Modifying CMF_AGENT_JAVA_HOME
In many cases, modifying the CMF_AGENT_JAVA_HOME environment variable is an effective solution for updating the configuration to accommodate a custom JAVA_HOME. Modifying the CMF_AGENT_JAVA_HOME environment variable enables all services on the host to find the JDK. To modify the CMF_AGENT_JAVA_HOME environment variable

1. Open /etc/default/cloudera-scm-agent.
2. Set the CMF_AGENT_JAVA_HOME environment variable to the java home in your environment.

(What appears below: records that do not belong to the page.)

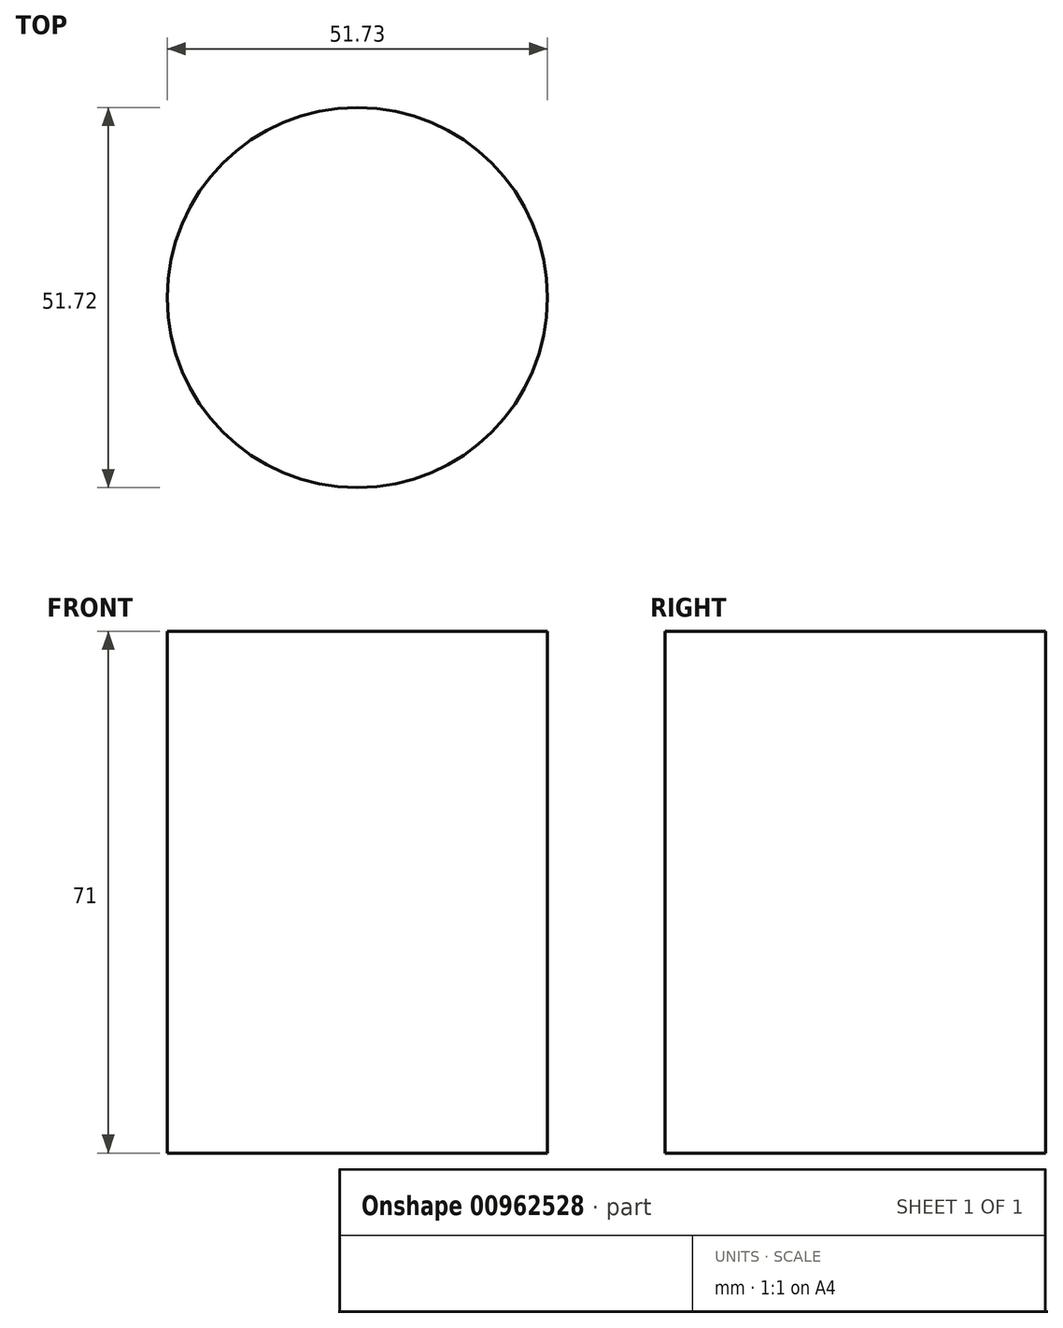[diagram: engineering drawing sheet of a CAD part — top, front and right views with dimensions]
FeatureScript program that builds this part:
annotation { "Feature Type Name" : "Feature", "Feature Type Description" : "" }
export const myFeature = defineFeature(function(context is Context, id is Id, definition is map)
    precondition{}
    {
        {
            var Q0;
            Q0=qCreatedBy(makeId("Top.planeOp"),FACE);
            var sketch = newSketch(context, id + "F0", { "sketchPlane" : qUnion([Q0])});
            skCircle(sketch, "E0", {"center": v(-38.13, 25.76) * mm, "radius": 25.86 * mm});
            skSolve(sketch);
        }
        {
            var Q0;
            Q0=makeQuery(id+"F0.imprint","IMPRINT",FACE,{"disambiguationData":[TD([[makeQuery(id+"F0.imprint","IMPRINT",EDGE,{"derivedFrom":sQuery(id+"F0.wireOp",EDGE,"E0")}),1.0]])]});
            extrude(context, id + "F1", {"entities" : qUnion([Q0]), "depth" : 71 * mm, "offsetDistance" : 25 * mm});
        }
    });
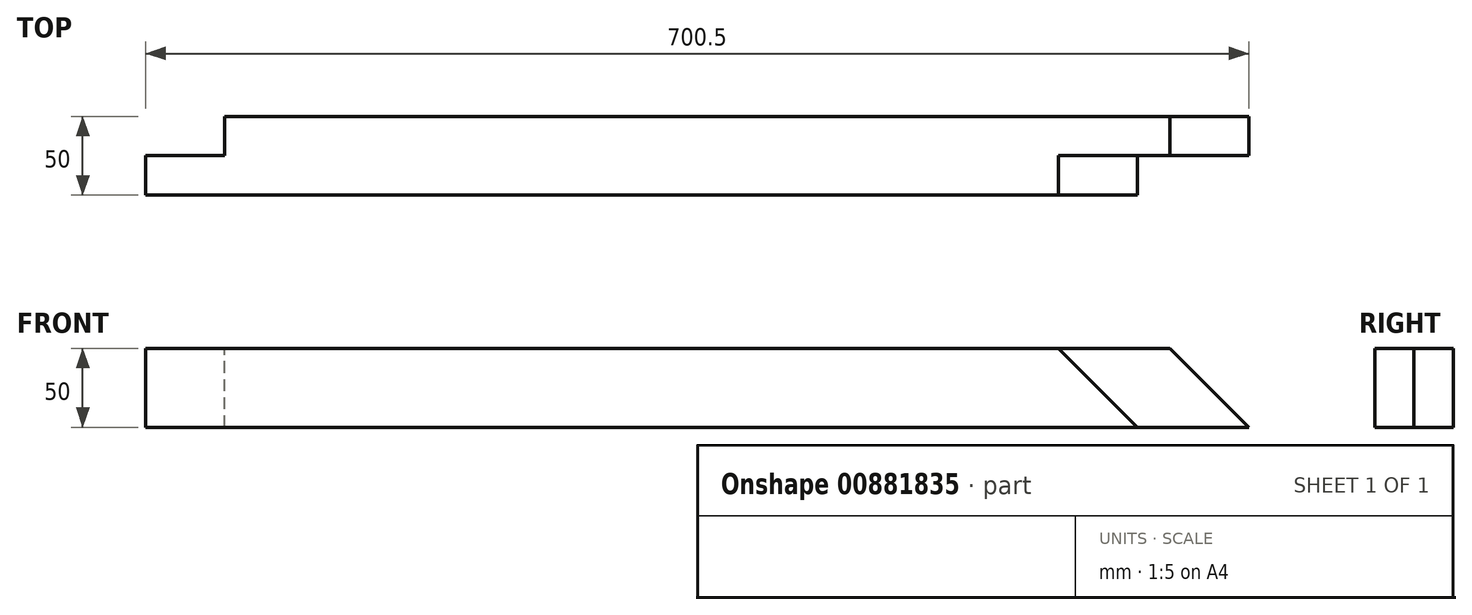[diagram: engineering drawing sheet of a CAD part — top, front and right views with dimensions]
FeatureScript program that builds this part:
annotation { "Feature Type Name" : "Feature", "Feature Type Description" : "" }
export const myFeature = defineFeature(function(context is Context, id is Id, definition is map)
    precondition{}
    {
        {
            var Q0;
            Q0=qCreatedBy(makeId("Front.planeOp"),FACE);
            var sketch = newSketch(context, id + "F0", { "sketchPlane" : qUnion([Q0])});
            skLineSegment(sketch, "E0", {"start": v(874.1, 24.7) * mm, "end": v(1574.6, 24.7) * mm});
            skLineSegment(sketch, "E1", {"start": v(1524.6, 74.7) * mm, "end": v(874.1, 74.7) * mm});
            skLineSegment(sketch, "E2", {"start": v(874.1, 74.7) * mm, "end": v(874.1, 24.7) * mm});
            skLineSegment(sketch, "E3", {"start": v(1574.6, 24.7) * mm, "end": v(1524.6, 74.7) * mm});
            skSolve(sketch);
        }
        {
            var Q0;
            Q0=qSketchRegion(id+"F0",true);
            extrude(context, id + "F1", {"entities" : qUnion([Q0]), "depth" : 50 * mm, "offsetDistance" : 25 * mm});
        }
        {
            var Q0;
            Q0=makeQuery(id+"F1.opExtrude","CAP_FACE",FACE,{"disambiguationData":[OSD([sQuery(id+"F0.wireOp",EDGE,"E0"),sQuery(id+"F0.wireOp",EDGE,"E1"),sQuery(id+"F0.wireOp",EDGE,"E2"),sQuery(id+"F0.wireOp",EDGE,"E3")])],"isStart":false});
            var sketch = newSketch(context, id + "F2", { "sketchPlane" : qUnion([Q0])});
            skLineSegment(sketch, "E4", {"start": v(1574.6, 24.7) * mm, "end": v(1524.6, 74.7) * mm});
            skLineSegment(sketch, "E5", {"start": v(1453.89, 74.7) * mm, "end": v(1503.89, 24.7) * mm});
            skLineSegment(sketch, "E6", {"start": v(1524.6, 74.7) * mm, "end": v(1453.89, 74.7) * mm});
            skLineSegment(sketch, "E7", {"start": v(1574.6, 24.7) * mm, "end": v(1503.89, 24.7) * mm});
            skSolve(sketch);
        }
        {
            var Q0;
            Q0=qSketchRegion(id+"F2",true);
            extrude(context, id + "F3", {"entities" : qUnion([Q0]), "operationType" : NewBodyOperationType.REMOVE, "oppositeDirection" : true, "depth" : 25 * mm, "offsetDistance" : 25 * mm});
        }
        {
            var Q0;
            Q0=makeQuery(id+"F1.opExtrude","CAP_FACE",FACE,{"disambiguationData":[OSD([sQuery(id+"F0.wireOp",EDGE,"E0"),sQuery(id+"F0.wireOp",EDGE,"E1"),sQuery(id+"F0.wireOp",EDGE,"E2"),sQuery(id+"F0.wireOp",EDGE,"E3")])],"isStart":true});
            var sketch = newSketch(context, id + "F4", { "sketchPlane" : qUnion([Q0])});
            skLineSegment(sketch, "E8.bottom", {"start": v(-874.1, 24.7) * mm, "end": v(-924.1, 24.7) * mm});
            skLineSegment(sketch, "E8.top", {"start": v(-874.1, 74.7) * mm, "end": v(-924.1, 74.7) * mm});
            skLineSegment(sketch, "E8.left", {"start": v(-874.1, 24.7) * mm, "end": v(-874.1, 74.7) * mm});
            skLineSegment(sketch, "E8.right", {"start": v(-924.1, 24.7) * mm, "end": v(-924.1, 74.7) * mm});
            skSolve(sketch);
        }
        {
            var Q0;
            Q0=qSketchRegion(id+"F4",true);
            extrude(context, id + "F5", {"entities" : qUnion([Q0]), "operationType" : NewBodyOperationType.REMOVE, "oppositeDirection" : true, "depth" : 25 * mm, "offsetDistance" : 25 * mm});
        }
    });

For example, you might modify the file to include the following line: export CMF_AGENT_JAVA_HOME=/usr/custom_java
3. Save and close the cloudera-scm-agent file.
4. Restart the Cloudera Manager Agent using the following command: sudo service cloudera-scm-agent restart

Ø  Not able to access HDFS by hadoop fs –ls:user access issue.

sudo su - hdfs
sudo -u hdfs hadoop fs -mkdir /user/$USER
sudo -u hdfs hadoop fs -chown $USER /user/$USER

Ø  Hive error :
                                                                                                                                                       
[saurav@localhost ~]$ hive
Logging initialized using configuration in file:/etc/hive/conf.dist/hive-log4j.properties
Hive history file=/tmp/saurav/hive_job_log_saurav_201301301109_1273106907.txt
hive> show tables
    > ;
FAILED: Error in metadata: javax.jdo.JDOFatalDataStoreException: Failed to create database '/var/lib/hive/metastore/metastore_db', see the next exception for details.
NestedThrowables:
java.sql.SQLException: Failed to create database '/var/lib/hive/metastore/metastore_db', see the next exception for details.
FAILED: Execution Error, return code 1 from org.apache.hadoop.hive.ql.exec.DDLTask



Solution

The error below suggests you don't have the MySQL JDBC driver installed.  Unfortunately, because of MySQL's licensing, Cloudera Manager can't just do that for you.   See https://ccp.cloudera.com/display/CDH4DOC/Hive+Installation#HiveInstallation-ConfiguringaremoteMySQLdatabaseasHiveMetastore for some instructions.



Ø  Hue/Beewax first user: The first user of should be the user name of your user name of machine
Example: The first user should be hadoop_user in our case.